Depuis 2006, l’économiste nigérien est coordonnateur résident de l’ONU et représentant-résident du Programme des Nations unies pour le développement (Pnud) en Guinée équatoriale.
Jeune Afrique : La forte croissance du pays améliore-t-elle la situation sociale des populations ?
Kiari Liman-Tinguiri : La Guinée équatoriale enregistre une croissance à deux chiffres ininterrompue depuis plus de dix ans. Son produit national brut par habitant (PNBH) est le quatrième le plus élevé au monde. Ce n’est donc plus un pays à revenus faibles, mais intermédiaires. Plusieurs indicateurs doivent toutefois être améliorés comme la mortalité des enfants de moins de 5 ans, qui, avec 206 décès sur 1 000 naissances, reste élevée. La couverture vaccinale est également insuffisante.
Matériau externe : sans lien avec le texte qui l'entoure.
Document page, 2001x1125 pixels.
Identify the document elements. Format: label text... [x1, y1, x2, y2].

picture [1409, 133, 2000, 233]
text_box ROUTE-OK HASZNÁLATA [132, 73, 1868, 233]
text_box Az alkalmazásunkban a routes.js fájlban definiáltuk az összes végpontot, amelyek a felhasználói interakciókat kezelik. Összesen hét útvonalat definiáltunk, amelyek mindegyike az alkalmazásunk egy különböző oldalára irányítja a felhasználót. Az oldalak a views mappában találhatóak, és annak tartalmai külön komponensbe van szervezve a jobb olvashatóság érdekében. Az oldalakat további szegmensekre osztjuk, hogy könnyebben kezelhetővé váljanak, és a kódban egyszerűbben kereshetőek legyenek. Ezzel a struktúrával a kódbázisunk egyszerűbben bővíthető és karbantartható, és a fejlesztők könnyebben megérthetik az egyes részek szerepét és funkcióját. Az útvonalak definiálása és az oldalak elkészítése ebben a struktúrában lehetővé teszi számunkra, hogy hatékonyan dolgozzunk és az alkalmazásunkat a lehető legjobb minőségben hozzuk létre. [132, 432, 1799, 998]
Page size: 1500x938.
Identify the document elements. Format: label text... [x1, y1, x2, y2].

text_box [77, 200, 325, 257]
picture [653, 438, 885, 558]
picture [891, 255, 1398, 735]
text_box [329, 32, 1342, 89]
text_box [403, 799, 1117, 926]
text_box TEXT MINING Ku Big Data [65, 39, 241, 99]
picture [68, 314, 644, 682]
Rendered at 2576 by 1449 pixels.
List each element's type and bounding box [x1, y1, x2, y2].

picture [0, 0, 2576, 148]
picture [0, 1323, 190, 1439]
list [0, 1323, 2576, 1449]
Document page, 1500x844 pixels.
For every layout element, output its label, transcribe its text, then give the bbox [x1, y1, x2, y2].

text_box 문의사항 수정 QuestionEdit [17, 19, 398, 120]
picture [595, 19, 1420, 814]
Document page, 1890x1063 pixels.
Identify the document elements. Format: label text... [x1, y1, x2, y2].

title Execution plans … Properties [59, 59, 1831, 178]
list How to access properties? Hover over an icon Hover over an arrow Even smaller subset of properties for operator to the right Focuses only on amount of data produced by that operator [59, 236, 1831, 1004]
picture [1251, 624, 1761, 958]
La croissance étant récente, les autorités misent d’abord sur le développement des infrastructures, par un niveau élevé d’investissements, qui aura des effets induits sur le développement humain.
Quels sont les programmes soutenus par le Pnud ?
Ils couvrent la période 2008-2012 et concernent la lutte contre le sida (dont la prévalence est de 7 %), le développement local (à travers le renforcement de la décentralisation) ainsi que l’amélioration de la gouvernance, qui doit rendre opérationnelle les priorités arrêtées par la Conférence économique de Bata, de novembre 2007. Sans oublier l’environnement et la protection des écosystèmes. L’évolution de ces programmes sera évoquée en 2009 dans le premier rapport national sur le pays. Leur montant global est de 30 millions de dollars. La Guinée équatoriale s’est engagée à en verser 10 millions, ce qui est un exemple rare de participation financière d’un pays africain à son développement.
Comment analysez-vous les conclusions de la mission sur la torture effectuée par l’ONU du 9 au 18 novembre dernier ?
C’est la deuxième mission de ce type dans le pays en deux ans. Il faut rappeler que ces missions répondent à chaque fois à une invitation officielle de la Guinée équatoriale, qui est l’un des quatre pays africains à les commander. Rien, ni aucune convention ne l’oblige à le faire. Les conclusions auxquelles le représentant de l’ONU, Manfred Nowak, est parvenu peuvent sembler sévères. Mais cette visite marque une volonté réelle de faire avancer les choses. D’autant que les autorités en ont accepté les termes de référence, ce qui est à porter à leur crédit. Le gouvernement a six semaines pour faire ses observations.